**WORK TO BE COMPLETED:**
Reproduce the text of every record below line by line, keeping each line unchanged and in its original order.
━━━ AVAILABLE DATA ━━━
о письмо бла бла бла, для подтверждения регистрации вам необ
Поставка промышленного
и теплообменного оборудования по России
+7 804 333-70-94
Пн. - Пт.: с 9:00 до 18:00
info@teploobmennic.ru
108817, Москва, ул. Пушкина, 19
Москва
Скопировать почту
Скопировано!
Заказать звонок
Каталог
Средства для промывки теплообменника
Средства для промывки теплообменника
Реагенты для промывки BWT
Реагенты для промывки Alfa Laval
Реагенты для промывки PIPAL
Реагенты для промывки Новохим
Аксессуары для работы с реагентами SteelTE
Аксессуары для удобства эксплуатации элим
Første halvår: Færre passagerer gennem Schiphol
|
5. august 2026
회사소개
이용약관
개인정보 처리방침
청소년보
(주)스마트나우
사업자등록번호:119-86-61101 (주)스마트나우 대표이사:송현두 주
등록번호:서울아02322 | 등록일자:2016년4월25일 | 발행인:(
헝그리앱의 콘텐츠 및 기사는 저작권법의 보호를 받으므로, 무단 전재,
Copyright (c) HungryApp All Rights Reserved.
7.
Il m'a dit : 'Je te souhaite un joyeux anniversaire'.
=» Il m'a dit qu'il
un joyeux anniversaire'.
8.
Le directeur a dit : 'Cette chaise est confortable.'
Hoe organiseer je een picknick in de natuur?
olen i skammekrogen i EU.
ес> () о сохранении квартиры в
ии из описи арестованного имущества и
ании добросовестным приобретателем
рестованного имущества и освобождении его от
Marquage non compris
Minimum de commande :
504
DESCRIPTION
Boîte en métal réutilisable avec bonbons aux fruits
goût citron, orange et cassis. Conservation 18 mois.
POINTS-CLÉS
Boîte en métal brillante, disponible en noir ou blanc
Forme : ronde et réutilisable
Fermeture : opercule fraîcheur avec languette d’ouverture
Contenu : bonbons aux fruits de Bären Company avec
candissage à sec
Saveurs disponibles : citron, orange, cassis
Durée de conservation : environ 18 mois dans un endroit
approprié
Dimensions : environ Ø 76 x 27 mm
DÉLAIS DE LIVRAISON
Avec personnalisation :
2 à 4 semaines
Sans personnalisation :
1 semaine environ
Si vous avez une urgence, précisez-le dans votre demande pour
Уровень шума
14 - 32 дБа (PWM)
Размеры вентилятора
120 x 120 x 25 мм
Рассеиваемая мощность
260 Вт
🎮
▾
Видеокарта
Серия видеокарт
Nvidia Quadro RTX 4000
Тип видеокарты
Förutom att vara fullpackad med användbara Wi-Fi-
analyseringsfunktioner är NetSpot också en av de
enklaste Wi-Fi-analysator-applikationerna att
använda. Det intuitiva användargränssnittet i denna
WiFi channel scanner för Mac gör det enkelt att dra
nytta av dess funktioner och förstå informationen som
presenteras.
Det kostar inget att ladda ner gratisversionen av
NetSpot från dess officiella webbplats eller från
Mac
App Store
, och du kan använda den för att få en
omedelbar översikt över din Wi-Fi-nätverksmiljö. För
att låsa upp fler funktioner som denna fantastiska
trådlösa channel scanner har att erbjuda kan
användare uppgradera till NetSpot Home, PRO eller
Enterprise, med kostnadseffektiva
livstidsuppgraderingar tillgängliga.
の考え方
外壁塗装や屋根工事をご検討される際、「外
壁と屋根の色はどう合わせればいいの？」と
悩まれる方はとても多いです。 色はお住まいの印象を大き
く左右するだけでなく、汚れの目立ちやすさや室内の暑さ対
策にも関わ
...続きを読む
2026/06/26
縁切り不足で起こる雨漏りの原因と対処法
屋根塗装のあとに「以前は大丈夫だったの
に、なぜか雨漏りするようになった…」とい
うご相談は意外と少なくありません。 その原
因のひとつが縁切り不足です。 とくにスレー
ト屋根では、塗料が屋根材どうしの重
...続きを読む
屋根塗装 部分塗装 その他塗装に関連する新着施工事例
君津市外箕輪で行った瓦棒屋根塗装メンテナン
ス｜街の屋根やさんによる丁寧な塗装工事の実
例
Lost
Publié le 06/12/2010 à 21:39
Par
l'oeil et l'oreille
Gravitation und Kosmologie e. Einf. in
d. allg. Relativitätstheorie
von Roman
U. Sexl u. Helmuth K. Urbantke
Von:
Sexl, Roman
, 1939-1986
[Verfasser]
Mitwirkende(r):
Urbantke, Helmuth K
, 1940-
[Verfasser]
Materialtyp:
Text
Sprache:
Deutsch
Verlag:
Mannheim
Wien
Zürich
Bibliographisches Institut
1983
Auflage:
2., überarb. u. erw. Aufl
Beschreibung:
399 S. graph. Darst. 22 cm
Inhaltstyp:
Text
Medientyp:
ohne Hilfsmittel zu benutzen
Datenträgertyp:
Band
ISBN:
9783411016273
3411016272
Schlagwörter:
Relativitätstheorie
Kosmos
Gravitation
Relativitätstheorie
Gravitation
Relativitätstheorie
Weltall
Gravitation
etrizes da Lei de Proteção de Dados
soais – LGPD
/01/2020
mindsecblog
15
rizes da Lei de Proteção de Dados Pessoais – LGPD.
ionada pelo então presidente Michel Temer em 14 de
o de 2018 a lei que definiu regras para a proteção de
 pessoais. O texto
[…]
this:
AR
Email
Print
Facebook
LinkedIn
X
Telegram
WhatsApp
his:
━━━
**OUTPUT:**
о письмо бла бла бла, для подтверждения регистрации вам необ
Поставка промышленного
и теплообменного оборудования по России
+7 804 333-70-94
Пн. - Пт.: с 9:00 до 18:00
info@teploobmennic.ru
108817, Москва, ул. Пушкина, 19
Москва
Скопировать почту
Скопировано!
Заказать звонок
Каталог
Средства для промывки теплообменника
Средства для промывки теплообменника
Реагенты для промывки BWT
Реагенты для промывки Alfa Laval
Реагенты для промывки PIPAL
Реагенты для промывки Новохим
Аксессуары для работы с реагентами SteelTE
Аксессуары для удобства эксплуатации элим
Første halvår: Færre passagerer gennem Schiphol
|
5. august 2026
회사소개
이용약관
개인정보 처리방침
청소년보
(주)스마트나우
사업자등록번호:119-86-61101 (주)스마트나우 대표이사:송현두 주
등록번호:서울아02322 | 등록일자:2016년4월25일 | 발행인:(
헝그리앱의 콘텐츠 및 기사는 저작권법의 보호를 받으므로, 무단 전재,
Copyright (c) HungryApp All Rights Reserved.
7.
Il m'a dit : 'Je te souhaite un joyeux anniversaire'.
=» Il m'a dit qu'il
un joyeux anniversaire'.
8.
Le directeur a dit : 'Cette chaise est confortable.'
Hoe organiseer je een picknick in de natuur?
olen i skammekrogen i EU.
ес> () о сохранении квартиры в
ии из описи арестованного имущества и
ании добросовестным приобретателем
рестованного имущества и освобождении его от
Marquage non compris
Minimum de commande :
504
DESCRIPTION
Boîte en métal réutilisable avec bonbons aux fruits
goût citron, orange et cassis. Conservation 18 mois.
POINTS-CLÉS
Boîte en métal brillante, disponible en noir ou blanc
Forme : ronde et réutilisable
Fermeture : opercule fraîcheur avec languette d’ouverture
Contenu : bonbons aux fruits de Bären Company avec
candissage à sec
Saveurs disponibles : citron, orange, cassis
Durée de conservation : environ 18 mois dans un endroit
approprié
Dimensions : environ Ø 76 x 27 mm
DÉLAIS DE LIVRAISON
Avec personnalisation :
2 à 4 semaines
Sans personnalisation :
1 semaine environ
Si vous avez une urgence, précisez-le dans votre demande pour
Уровень шума
14 - 32 дБа (PWM)
Размеры вентилятора
120 x 120 x 25 мм
Рассеиваемая мощность
260 Вт
🎮
▾
Видеокарта
Серия видеокарт
Nvidia Quadro RTX 4000
Тип видеокарты
Förutom att vara fullpackad med användbara Wi-Fi-
analyseringsfunktioner är NetSpot också en av de
enklaste Wi-Fi-analysator-applikationerna att
använda. Det intuitiva användargränssnittet i denna
WiFi channel scanner för Mac gör det enkelt att dra
nytta av dess funktioner och förstå informationen som
presenteras.
Det kostar inget att ladda ner gratisversionen av
NetSpot från dess officiella webbplats eller från
Mac
App Store
, och du kan använda den för att få en
omedelbar översikt över din Wi-Fi-nätverksmiljö. För
att låsa upp fler funktioner som denna fantastiska
trådlösa channel scanner har att erbjuda kan
användare uppgradera till NetSpot Home, PRO eller
Enterprise, med kostnadseffektiva
livstidsuppgraderingar tillgängliga.
の考え方
外壁塗装や屋根工事をご検討される際、「外
壁と屋根の色はどう合わせればいいの？」と
悩まれる方はとても多いです。 色はお住まいの印象を大き
く左右するだけでなく、汚れの目立ちやすさや室内の暑さ対
策にも関わ
...続きを読む
2026/06/26
縁切り不足で起こる雨漏りの原因と対処法
屋根塗装のあとに「以前は大丈夫だったの
に、なぜか雨漏りするようになった…」とい
うご相談は意外と少なくありません。 その原
因のひとつが縁切り不足です。 とくにスレー
ト屋根では、塗料が屋根材どうしの重
...続きを読む
屋根塗装 部分塗装 その他塗装に関連する新着施工事例
君津市外箕輪で行った瓦棒屋根塗装メンテナン
ス｜街の屋根やさんによる丁寧な塗装工事の実
例
Lost
Publié le 06/12/2010 à 21:39
Par
l'oeil et l'oreille
Gravitation und Kosmologie e. Einf. in
d. allg. Relativitätstheorie
von Roman
U. Sexl u. Helmuth K. Urbantke
Von:
Sexl, Roman
, 1939-1986
[Verfasser]
Mitwirkende(r):
Urbantke, Helmuth K
, 1940-
[Verfasser]
Materialtyp:
Text
Sprache:
Deutsch
Verlag:
Mannheim
Wien
Zürich
Bibliographisches Institut
1983
Auflage:
2., überarb. u. erw. Aufl
Beschreibung:
399 S. graph. Darst. 22 cm
Inhaltstyp:
Text
Medientyp:
ohne Hilfsmittel zu benutzen
Datenträgertyp:
Band
ISBN:
9783411016273
3411016272
Schlagwörter:
Relativitätstheorie
Kosmos
Gravitation
Relativitätstheorie
Gravitation
Relativitätstheorie
Weltall
Gravitation
etrizes da Lei de Proteção de Dados
soais – LGPD
/01/2020
mindsecblog
15
rizes da Lei de Proteção de Dados Pessoais – LGPD.
ionada pelo então presidente Michel Temer em 14 de
o de 2018 a lei que definiu regras para a proteção de
 pessoais. O texto
[…]
this:
AR
Email
Print
Facebook
LinkedIn
X
Telegram
WhatsApp
his:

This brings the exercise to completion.